Dynamic Policy Induction for Adaptive Prompt Optimization: Bridging the Efficiency-Accuracy Gap via Lightweight Reinforcement Learning

Xu, Jiexi

arXiv.org Artificial Intelligence 

The performance of Large Language Models (LLMs) depends heavily on the chosen prompting strategy, yet static approaches such as Zero-Shot, Few-Shot, or Chain-of-Thought (CoT) impose a rigid efficiency-accuracy trade-off. Highly accurate strategies like Self-Consistency (SC) incur substantial computational waste on simple tasks, while lightweight methods often fail on complex inputs.

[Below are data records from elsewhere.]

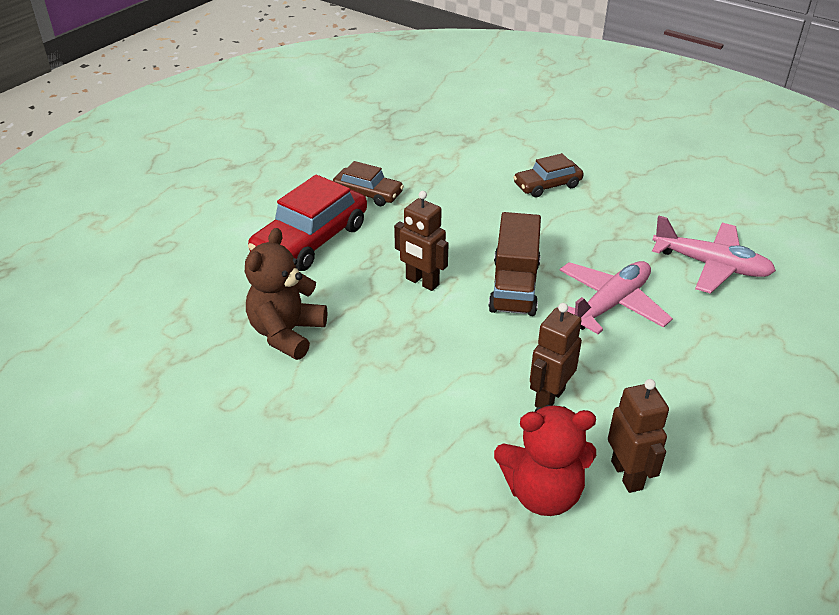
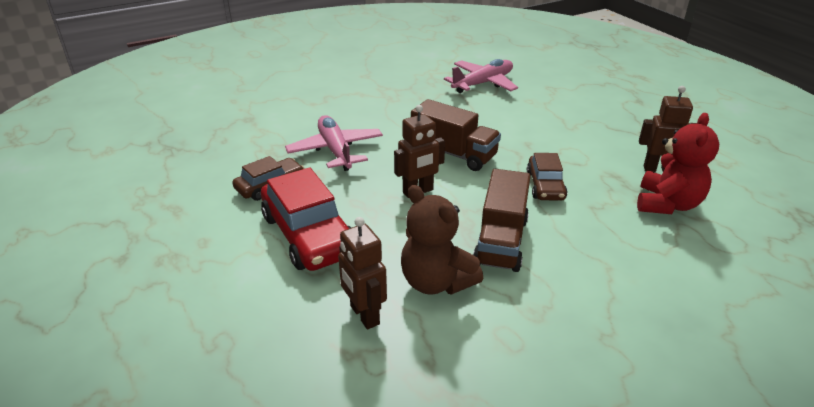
camera: 65 degrees left, 5 degrees down
(373, 361) = (501, 241): none -> brown truck
(547, 185) = (346, 107): brown car -> brown car (545, 186)
(549, 397) = (578, 175): brown robot -> brown robot (364, 315)
(610, 304) = (498, 125): pink plane -> pink plane (335, 150)

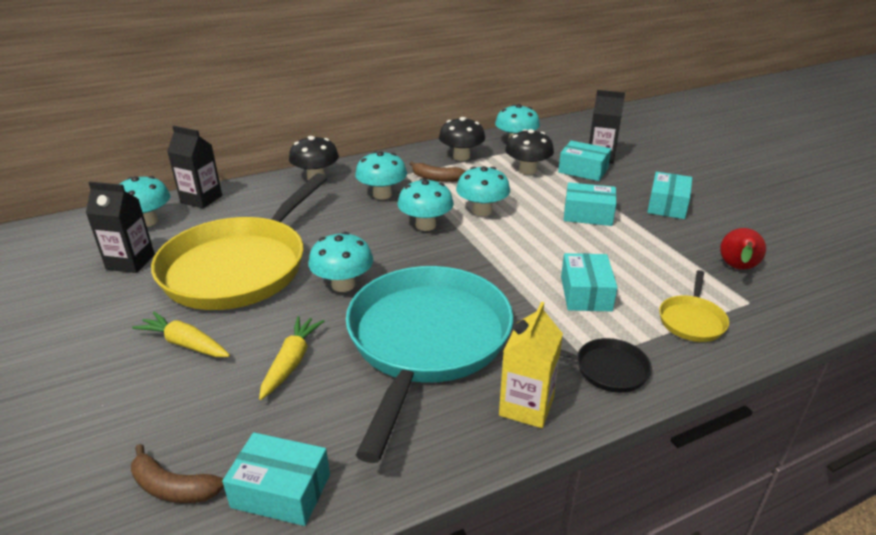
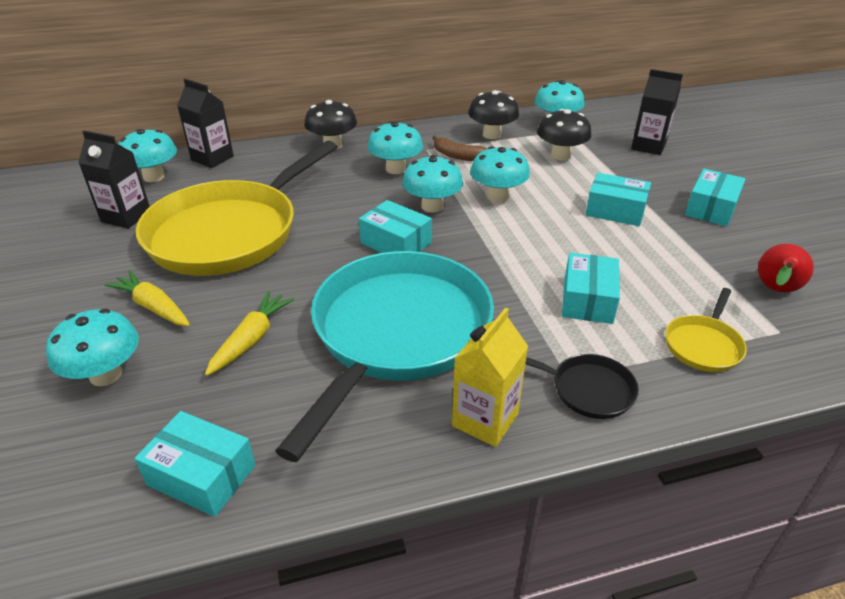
camera: 10 degrees right, 5 degrees up
(173, 487) = (98, 455): brown banana -> none
(343, 285) = (327, 262): turquoise mushroom -> turquoise mushroom (106, 374)
(583, 170) = (623, 160): turquoise box -> turquoise box (396, 243)

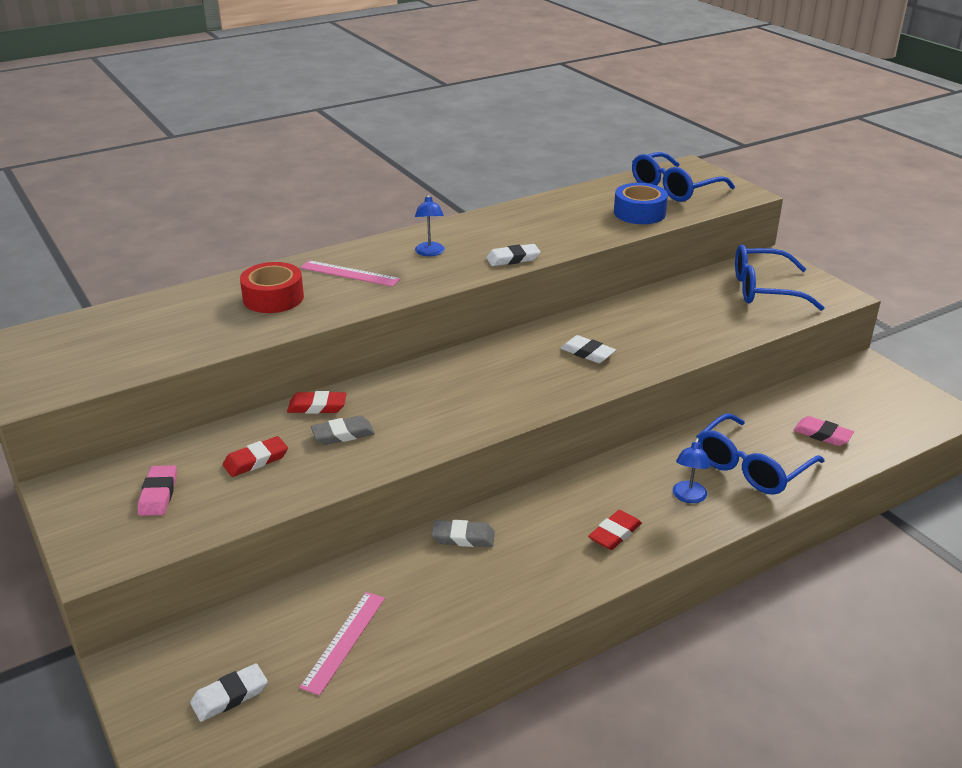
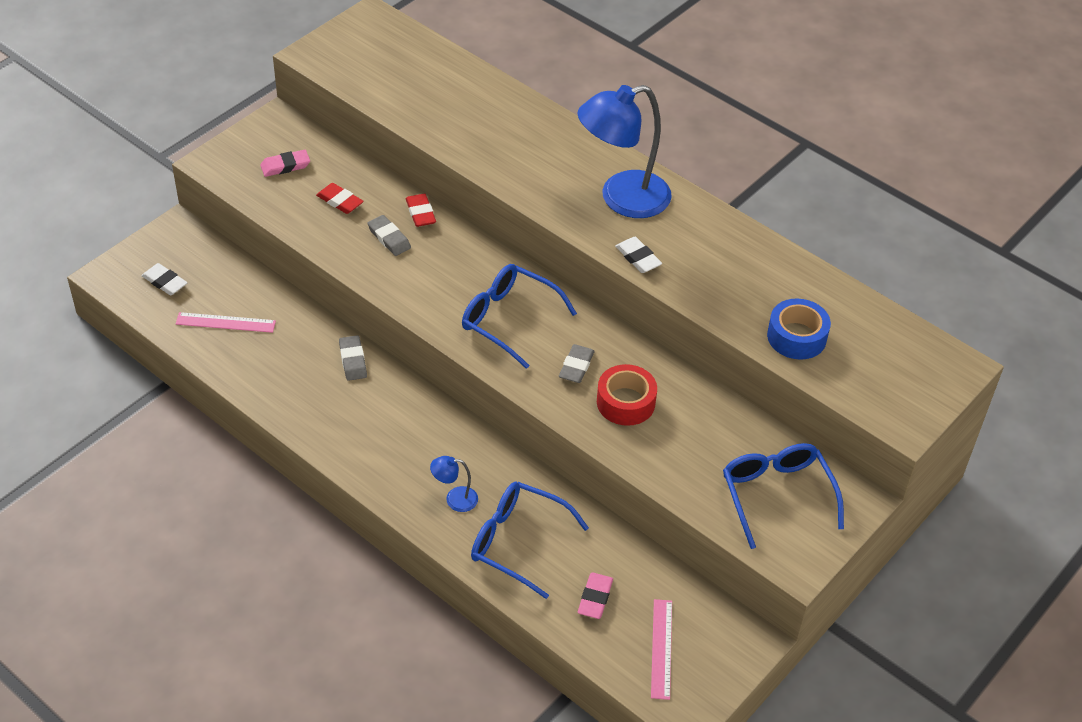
camera: 70 degrees right, 15 degrees up
(273, 298) = (494, 126): red tape -> red tape (625, 402)
(350, 273) = (557, 158): pink ruler -> pink ruler (661, 648)
(430, 253) = (622, 199): blue lamp -> blue lamp, size x2.34
(587, 353) = (576, 366): white eraser -> grey eraser
(615, 533) = (388, 454): red eraser -> none
(674, 188) = (882, 358): blue glasses -> blue glasses (508, 319)

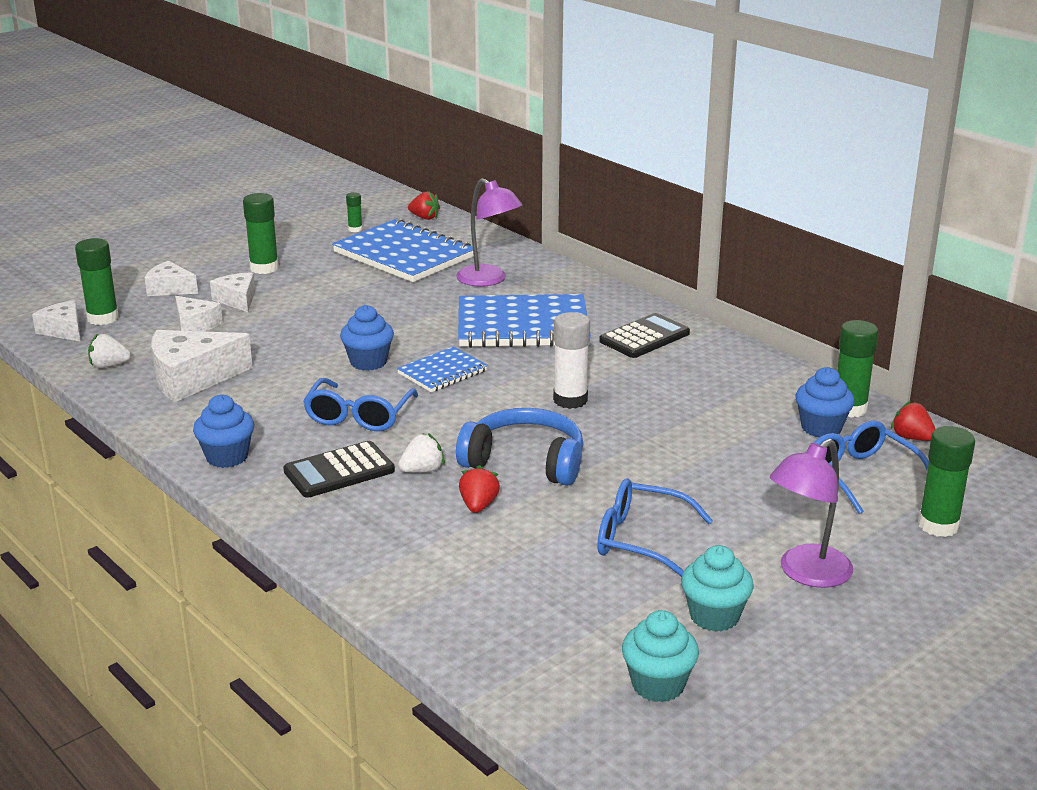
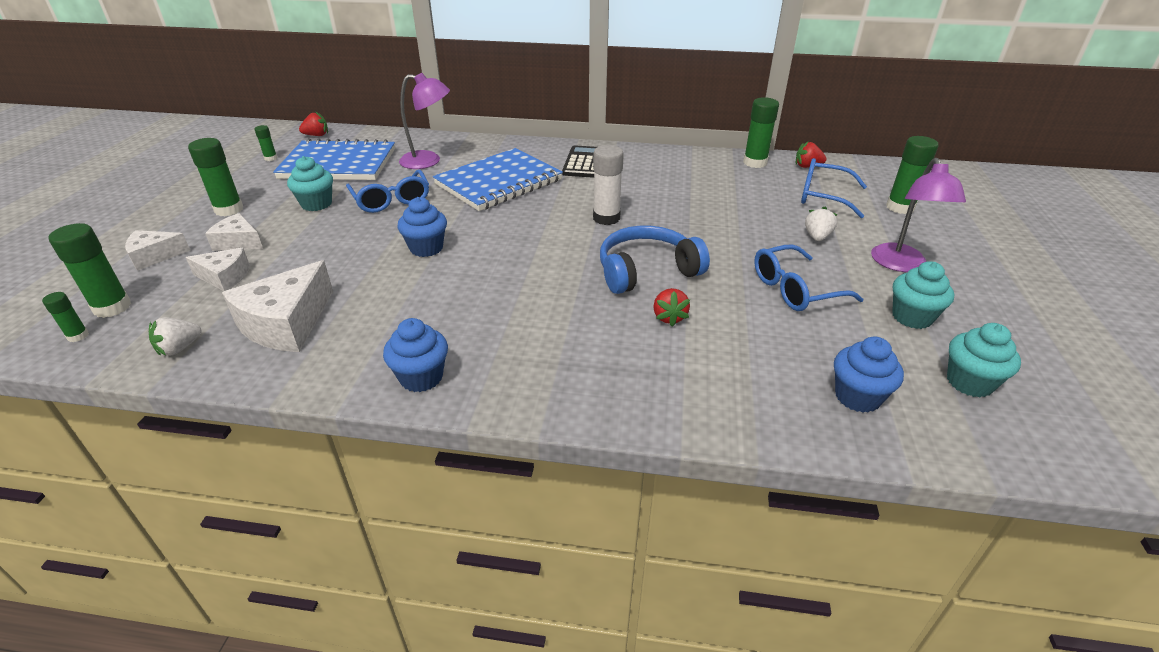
camera: 40 degrees left, 10 degrees up
(63, 330) = (78, 336): white cheese -> green glue stick
(336, 288) = (316, 204): none -> turquoise cupcake
(339, 471) = (532, 342): black calculator -> none
(358, 416) = (481, 292): blue glasses -> blue glasses (391, 200)
(422, 470) = (591, 310): white strawberry -> white strawberry (817, 237)
(442, 372) = (493, 233): blue notebook -> none
(478, 505) = (669, 317): red strawberry -> red strawberry turned 150 degrees counterclockwise
(821, 428) = (761, 178): blue cupcake -> blue cupcake (857, 397)

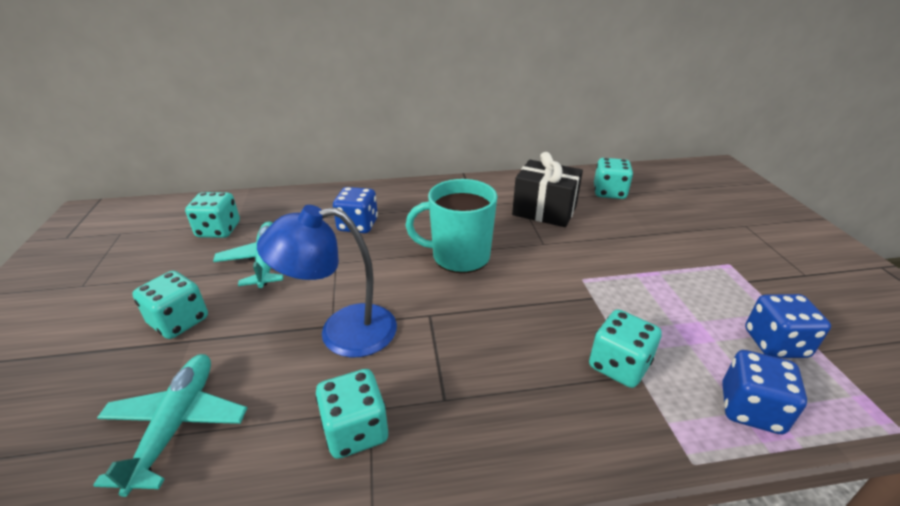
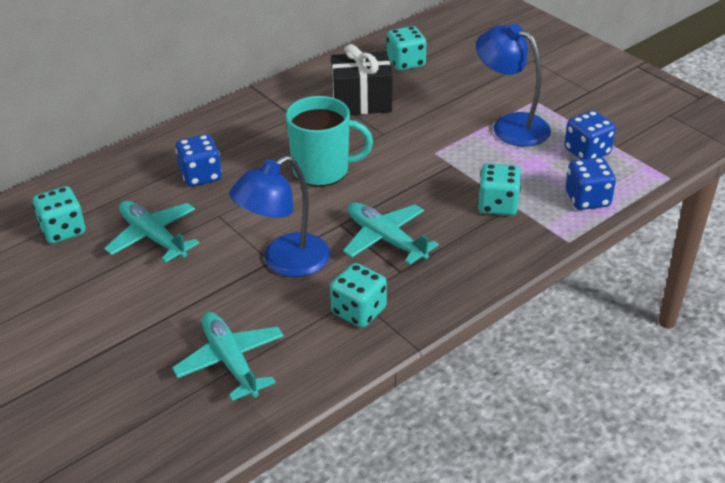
camera: 30 degrees left, 5 degrees up
(179, 321) = (138, 309): turquoise dice -> none
(459, 256) = (322, 170): turquoise mug -> turquoise mug turned 150 degrees counterclockwise
(460, 352) = (386, 239): none -> turquoise plane
(686, 280) = (510, 126): none -> blue lamp

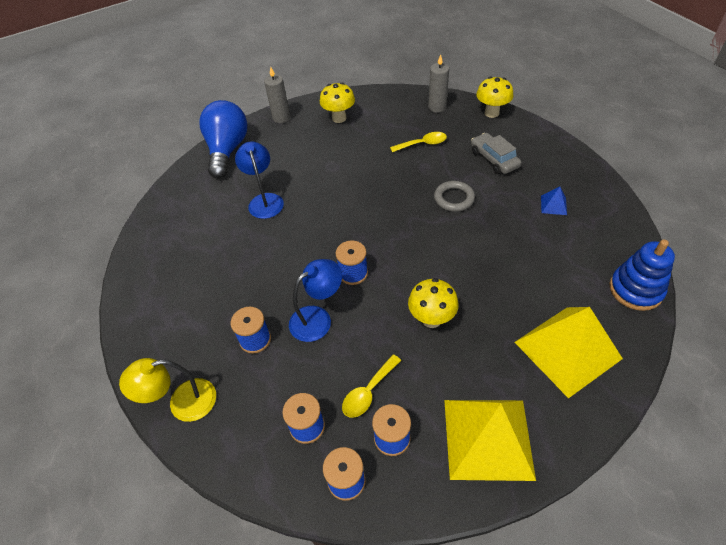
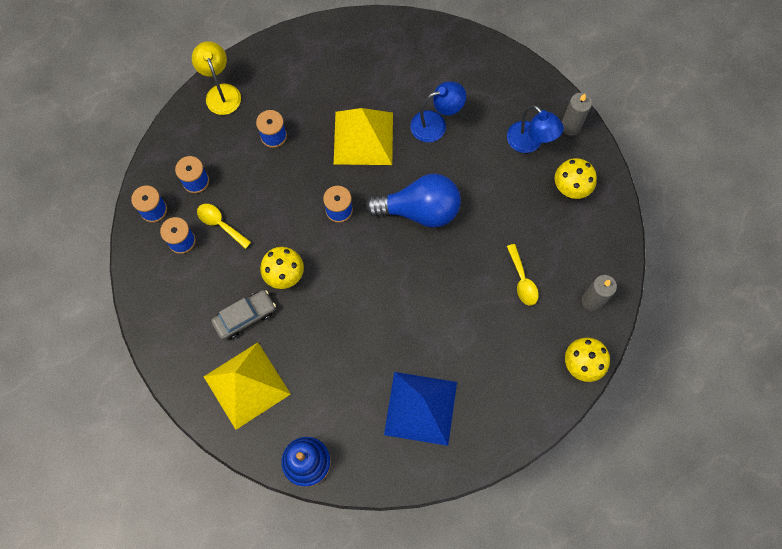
camera: 85 degrees right, 20 degrees up
(227, 150) = (513, 78): blue light bulb -> blue light bulb (419, 210)
(318, 318) = (291, 183): blue lamp -> blue lamp (530, 143)
(454, 198) = (433, 307): grey ring -> none
(488, 438) = (176, 310): yellow pyramid -> yellow pyramid (363, 138)
(494, 159) = (495, 356): grey car -> grey car (245, 317)
(553, 205) = (421, 408): blue pyramid -> blue pyramid, size x2.46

This paper introduces the Prompt Policy Network (PPN), a lightweight reinforcement learning framework that formalizes adaptive strategy selection as a single-step Markov Decision Process (MDP). The PPN, trained with Proximal Policy Optimization (PPO) and guided by a resource-explicit reward function, learns to allocate costly reasoning strategies only when necessary. Experiments on arithmetic reasoning benchmarks demonstrate that PPN achieves superior performance on the efficiency-accuracy Pareto front, delivering up to 61.5% token cost reduction compared to Self-Consistency while maintaining competitive accuracy. This work contributes a systematic, adaptive framework for cost-efficient LLM deployment, advancing the design of lightweight optimization techniques for scalable and sustainable language model applications.